Listed entries:
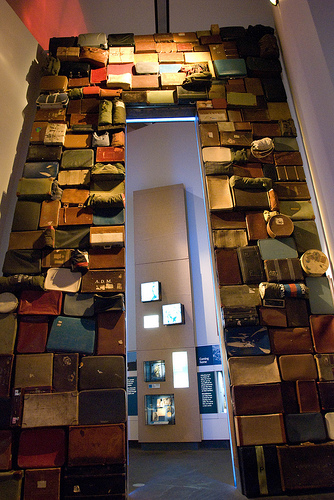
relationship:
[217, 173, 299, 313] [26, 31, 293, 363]
wallets on display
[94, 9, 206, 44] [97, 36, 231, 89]
light on wallets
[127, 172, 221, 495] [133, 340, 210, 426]
frames reflected mirror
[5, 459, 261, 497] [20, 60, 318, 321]
writing on wall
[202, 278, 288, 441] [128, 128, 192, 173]
writing on wall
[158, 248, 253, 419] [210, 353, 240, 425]
writing on wall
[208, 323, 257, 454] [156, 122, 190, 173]
writing on wall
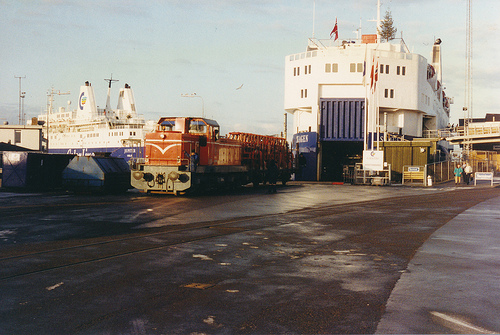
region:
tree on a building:
[365, 6, 402, 56]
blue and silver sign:
[273, 117, 321, 164]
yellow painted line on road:
[158, 255, 213, 316]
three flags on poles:
[338, 41, 388, 116]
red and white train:
[101, 115, 277, 210]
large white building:
[270, 26, 460, 143]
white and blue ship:
[31, 73, 131, 219]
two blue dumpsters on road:
[38, 145, 126, 215]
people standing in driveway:
[436, 150, 476, 202]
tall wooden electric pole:
[0, 55, 32, 127]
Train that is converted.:
[131, 118, 297, 200]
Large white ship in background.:
[31, 81, 162, 171]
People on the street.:
[453, 162, 476, 187]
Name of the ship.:
[77, 90, 92, 112]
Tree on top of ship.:
[376, 6, 402, 41]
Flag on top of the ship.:
[328, 18, 344, 49]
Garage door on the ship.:
[314, 97, 373, 187]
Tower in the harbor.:
[456, 3, 491, 185]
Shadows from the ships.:
[1, 128, 225, 229]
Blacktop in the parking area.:
[13, 187, 494, 333]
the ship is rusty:
[228, 42, 433, 245]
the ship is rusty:
[33, 83, 158, 216]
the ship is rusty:
[6, 56, 188, 268]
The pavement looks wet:
[263, 217, 430, 305]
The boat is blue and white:
[31, 42, 181, 175]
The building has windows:
[279, 50, 439, 141]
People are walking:
[451, 157, 478, 190]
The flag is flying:
[326, 9, 343, 48]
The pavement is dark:
[46, 235, 113, 295]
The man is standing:
[144, 111, 239, 177]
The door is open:
[301, 116, 412, 207]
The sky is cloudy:
[165, 31, 304, 133]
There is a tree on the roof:
[368, 8, 409, 61]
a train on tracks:
[108, 66, 320, 235]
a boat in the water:
[24, 57, 186, 174]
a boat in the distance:
[7, 42, 180, 180]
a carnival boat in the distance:
[4, 52, 214, 226]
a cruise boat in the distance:
[3, 60, 208, 227]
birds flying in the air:
[171, 35, 260, 102]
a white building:
[232, 2, 462, 195]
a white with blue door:
[278, 13, 479, 208]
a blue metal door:
[297, 84, 376, 174]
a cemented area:
[58, 161, 494, 334]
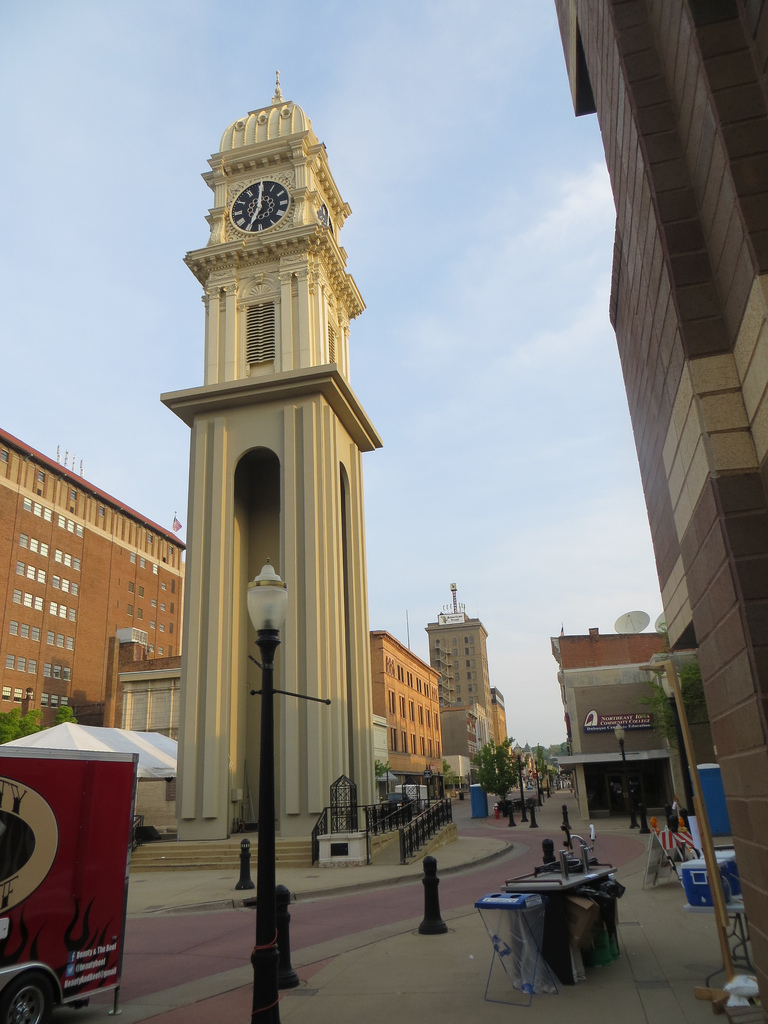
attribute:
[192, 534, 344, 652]
light — off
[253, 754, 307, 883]
pole — black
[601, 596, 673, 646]
dish — satellite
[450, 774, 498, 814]
porta pot — blue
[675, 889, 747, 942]
table — white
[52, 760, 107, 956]
trailer — red, parked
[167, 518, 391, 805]
tower — clock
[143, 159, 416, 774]
tower — clock, tan, black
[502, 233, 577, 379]
clouds — white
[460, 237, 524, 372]
clouds — thin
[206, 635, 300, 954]
pole — black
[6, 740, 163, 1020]
red truck — red , parked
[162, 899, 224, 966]
red brick — red 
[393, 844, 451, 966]
black pylon — black 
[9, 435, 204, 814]
building — red brick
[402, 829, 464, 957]
metal pole — metal 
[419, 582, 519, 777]
building — tan , tall , thin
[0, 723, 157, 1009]
red trailer — red , parked 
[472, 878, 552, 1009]
recycling can — Blue 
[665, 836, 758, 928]
cooler — Blue , white 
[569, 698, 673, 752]
sign — Red, blue, white 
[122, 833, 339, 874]
stone steps — stone 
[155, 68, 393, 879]
clocktower — Tall , beige 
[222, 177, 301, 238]
clock face — dark , circular 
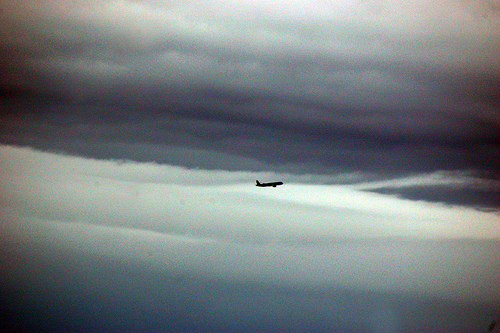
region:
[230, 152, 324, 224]
an far aero plane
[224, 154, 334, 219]
an aeroplane in sky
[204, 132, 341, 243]
a aero plane flying in air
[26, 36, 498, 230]
a beautiful view of sky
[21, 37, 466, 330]
a plane flying near to sky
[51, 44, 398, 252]
a plane flying near to clouds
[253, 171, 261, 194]
back part of the plane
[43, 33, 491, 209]
a beautiful view of clouds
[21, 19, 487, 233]
a clear black clouds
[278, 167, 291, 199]
front part of the plane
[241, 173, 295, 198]
an airplane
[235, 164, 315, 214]
the airplane is in the sky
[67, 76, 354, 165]
the dark clouds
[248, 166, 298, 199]
the airplane is flying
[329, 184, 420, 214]
a white cloud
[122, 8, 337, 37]
the clouds are white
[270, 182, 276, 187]
the wing of the airplane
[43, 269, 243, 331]
the clouds are very dark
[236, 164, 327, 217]
the plane is flying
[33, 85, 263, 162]
the dark clouds are in the sky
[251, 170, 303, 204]
a plane in the sky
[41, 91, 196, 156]
the dark clouds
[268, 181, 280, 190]
the wing of a plane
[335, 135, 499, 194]
the white cloud in the sky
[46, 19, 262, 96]
the clouds are very dark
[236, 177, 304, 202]
the plane is flying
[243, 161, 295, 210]
the plane is in the air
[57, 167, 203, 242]
the white clouds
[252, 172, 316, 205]
the plane is in the air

Task prompt:
Give back the stretch from the line containing "[43, 269, 243, 331]" through the final line, without changing anything.

Worked solution:
[43, 269, 243, 331]
the clouds are very dark
[236, 164, 327, 217]
the plane is flying
[33, 85, 263, 162]
the dark clouds are in the sky
[251, 170, 303, 204]
a plane in the sky
[41, 91, 196, 156]
the dark clouds
[268, 181, 280, 190]
the wing of a plane
[335, 135, 499, 194]
the white cloud in the sky
[46, 19, 262, 96]
the clouds are very dark
[236, 177, 304, 202]
the plane is flying
[243, 161, 295, 210]
the plane is in the air
[57, 167, 203, 242]
the white clouds
[252, 172, 316, 205]
the plane is in the air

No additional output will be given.